In February 1919, in reporting on Albert Wolkenhauer's recovery from the Spanish influenza, the Gazette referred to him as the "German teacher."

Prof. Wolkenhauer shot back with a long letter of protest. By that offhanded remark, he said, had been "gravely offended, held up to ridicule by the public," and implicitly called "an alien enemy."

In its March 14 edition, the Gazette's editor apologized and assured his readers that he had intended to cast no aspersions on the Professor's character or patriotism. He had simply used a long-accepted description. For many years people in Hobart had referred to the Trinity Lutheran school as the "German school" and any teacher there as a "German teacher." Such descriptions had only recently become offensive, and old habits were hard to break. But he would try, in the future, to remember to refer to the school as the "Lutheran school."

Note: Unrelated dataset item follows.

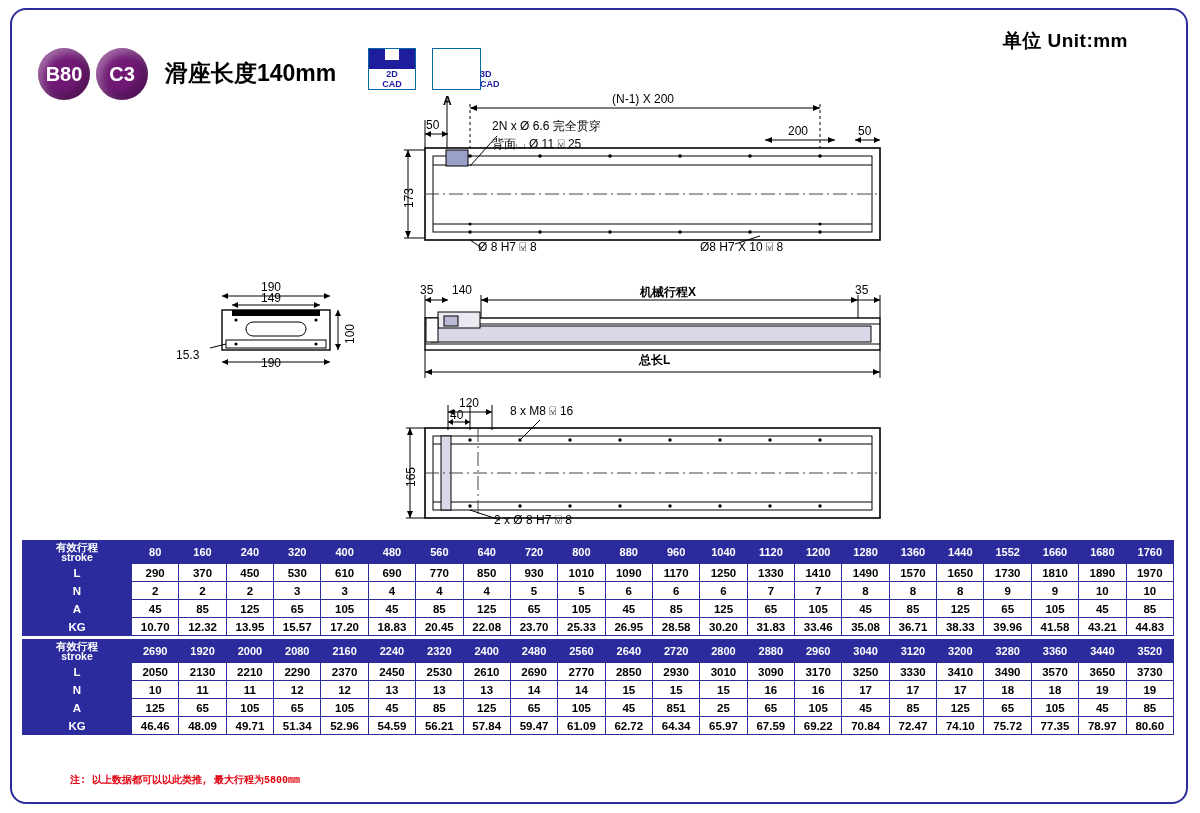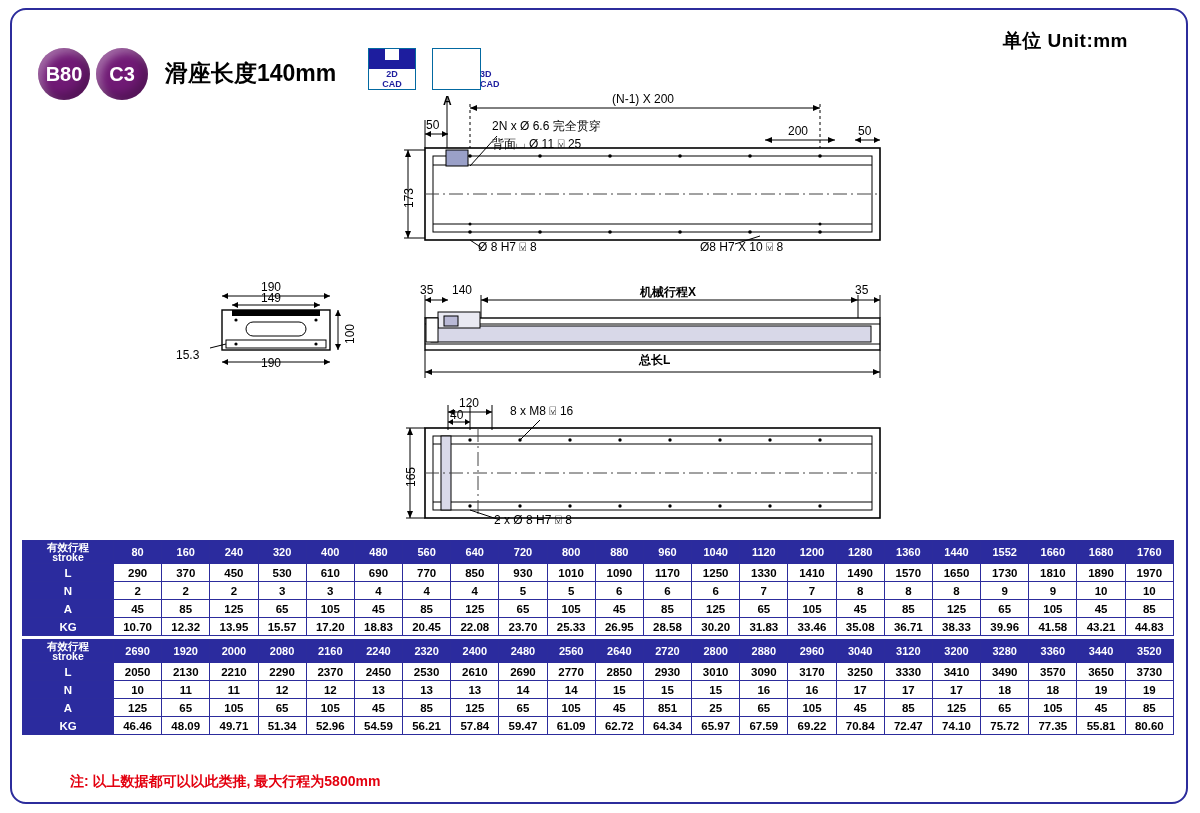"有效行程" table.spec td.rowhdr.stroke { padding: 1px 8px -> 1px 17px }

The Gazette did not print Prof. Wolkenhauer's letter because it "would not be of interest to the general public" — by that, I'm guessing the letter was pretty strongly worded. But by the next week, the Professor had cooled off a little, and taken the time to write a reasoned defense of the "Lutheran school," which the Gazette did print. In that article we get a better idea of why the Professor had reacted so strongly. He mentions that lately Lutheran institutions had suffered "vicious attacks in many quarters," both local and general — and while I expect many unpleasant things were said about German Lutherans when the "anti-German bill" was being considered, I do not think that the "vicious attacks" were anything but verbal. Not lately, anyway. During the previous autumn's patriotic hysteria, it was a different story. As we already know, several cars outside the Hobart's German Lutheran church had been vandalized, but now we learn that the Trinity school building itself (the old church building on Center Street) had also been defaced.

Communicated
(Click on image to enlarge)


Sources:
♦ "Communicated." Hobart Gazette 21 Mar. 1919.
♦ "Local Drifts." Hobart Gazette 14 Mar. 1919.

1 comment:

Suzi Emig said...

I remember that in the 1950's Prof. Wolkenhauer was still very active as a substitute teacher at Trinity Lutheran School and as a piano tuner. I don't know how old he was then, probably not as old as he seemed to us kids!